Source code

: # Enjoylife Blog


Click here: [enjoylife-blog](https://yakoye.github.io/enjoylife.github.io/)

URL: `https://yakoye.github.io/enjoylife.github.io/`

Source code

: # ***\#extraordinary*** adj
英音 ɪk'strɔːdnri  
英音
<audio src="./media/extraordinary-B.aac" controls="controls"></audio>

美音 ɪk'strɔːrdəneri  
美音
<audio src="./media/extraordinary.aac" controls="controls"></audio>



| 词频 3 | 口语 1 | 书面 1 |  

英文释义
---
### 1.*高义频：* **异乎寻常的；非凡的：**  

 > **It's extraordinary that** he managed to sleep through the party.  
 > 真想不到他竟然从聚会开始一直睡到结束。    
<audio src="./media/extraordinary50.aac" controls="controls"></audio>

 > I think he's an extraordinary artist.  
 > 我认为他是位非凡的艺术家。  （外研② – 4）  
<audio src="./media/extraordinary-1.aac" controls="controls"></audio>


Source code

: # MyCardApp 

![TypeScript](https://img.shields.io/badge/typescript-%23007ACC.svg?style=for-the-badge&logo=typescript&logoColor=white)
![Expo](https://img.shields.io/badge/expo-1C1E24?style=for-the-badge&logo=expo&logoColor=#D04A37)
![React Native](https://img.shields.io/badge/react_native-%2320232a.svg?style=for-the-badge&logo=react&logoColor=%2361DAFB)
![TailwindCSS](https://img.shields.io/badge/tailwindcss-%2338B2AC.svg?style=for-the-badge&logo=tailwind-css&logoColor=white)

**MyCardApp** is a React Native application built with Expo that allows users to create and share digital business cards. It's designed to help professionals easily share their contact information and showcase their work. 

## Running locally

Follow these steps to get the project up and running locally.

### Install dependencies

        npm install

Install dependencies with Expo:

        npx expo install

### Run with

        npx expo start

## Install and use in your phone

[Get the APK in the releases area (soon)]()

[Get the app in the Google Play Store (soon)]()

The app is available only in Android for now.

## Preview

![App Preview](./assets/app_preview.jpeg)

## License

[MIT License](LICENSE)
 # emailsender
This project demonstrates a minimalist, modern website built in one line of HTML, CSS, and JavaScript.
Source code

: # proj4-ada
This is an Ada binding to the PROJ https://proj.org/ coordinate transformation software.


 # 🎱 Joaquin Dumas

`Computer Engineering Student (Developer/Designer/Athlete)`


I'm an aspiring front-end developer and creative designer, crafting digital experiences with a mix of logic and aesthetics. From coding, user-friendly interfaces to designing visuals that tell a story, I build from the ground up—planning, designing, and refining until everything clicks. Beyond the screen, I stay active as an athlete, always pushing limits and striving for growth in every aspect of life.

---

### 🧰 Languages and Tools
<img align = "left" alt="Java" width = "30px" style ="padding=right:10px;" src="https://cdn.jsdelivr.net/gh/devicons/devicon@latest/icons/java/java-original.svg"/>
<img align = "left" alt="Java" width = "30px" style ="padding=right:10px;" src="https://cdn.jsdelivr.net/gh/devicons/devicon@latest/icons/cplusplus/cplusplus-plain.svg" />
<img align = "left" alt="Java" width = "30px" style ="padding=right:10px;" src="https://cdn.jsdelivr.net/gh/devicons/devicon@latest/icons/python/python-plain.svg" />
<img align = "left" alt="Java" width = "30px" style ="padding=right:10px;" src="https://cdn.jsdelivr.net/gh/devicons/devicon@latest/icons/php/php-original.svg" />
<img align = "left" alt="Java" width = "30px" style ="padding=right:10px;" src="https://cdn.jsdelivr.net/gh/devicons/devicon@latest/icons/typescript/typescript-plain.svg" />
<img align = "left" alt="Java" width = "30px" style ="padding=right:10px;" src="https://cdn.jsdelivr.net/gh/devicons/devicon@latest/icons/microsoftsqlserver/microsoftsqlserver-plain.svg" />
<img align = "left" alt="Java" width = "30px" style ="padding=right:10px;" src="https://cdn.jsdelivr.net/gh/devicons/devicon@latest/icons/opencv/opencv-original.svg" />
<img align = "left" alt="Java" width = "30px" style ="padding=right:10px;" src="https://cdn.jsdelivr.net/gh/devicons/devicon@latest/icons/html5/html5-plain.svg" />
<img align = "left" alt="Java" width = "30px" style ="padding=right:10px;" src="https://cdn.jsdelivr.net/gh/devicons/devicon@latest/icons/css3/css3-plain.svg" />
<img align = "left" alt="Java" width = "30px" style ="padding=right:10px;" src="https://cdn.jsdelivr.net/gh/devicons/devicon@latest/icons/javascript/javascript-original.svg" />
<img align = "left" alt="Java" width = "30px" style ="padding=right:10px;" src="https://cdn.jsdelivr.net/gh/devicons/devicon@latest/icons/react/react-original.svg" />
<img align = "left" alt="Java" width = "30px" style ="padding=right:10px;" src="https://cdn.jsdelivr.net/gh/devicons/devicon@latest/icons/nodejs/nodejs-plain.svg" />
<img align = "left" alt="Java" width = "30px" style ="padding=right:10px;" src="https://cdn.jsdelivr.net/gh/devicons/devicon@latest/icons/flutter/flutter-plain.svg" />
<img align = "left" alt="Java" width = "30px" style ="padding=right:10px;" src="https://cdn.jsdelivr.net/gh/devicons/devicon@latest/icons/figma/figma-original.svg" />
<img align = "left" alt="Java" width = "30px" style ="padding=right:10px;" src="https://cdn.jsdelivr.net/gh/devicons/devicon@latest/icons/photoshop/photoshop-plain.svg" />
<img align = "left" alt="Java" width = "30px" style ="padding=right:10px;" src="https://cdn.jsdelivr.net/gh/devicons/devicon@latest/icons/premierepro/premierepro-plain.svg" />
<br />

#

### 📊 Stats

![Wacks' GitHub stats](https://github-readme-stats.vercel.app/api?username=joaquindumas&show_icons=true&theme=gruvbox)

_Instructions to follow_
Where a line above contains the word "media", copy that line.

_Solved exercise_
<audio src="./media/extraordinary-B.aac" controls="controls"></audio>
<audio src="./media/extraordinary.aac" controls="controls"></audio>
<audio src="./media/extraordinary50.aac" controls="controls"></audio>
<audio src="./media/extraordinary-1.aac" controls="controls"></audio>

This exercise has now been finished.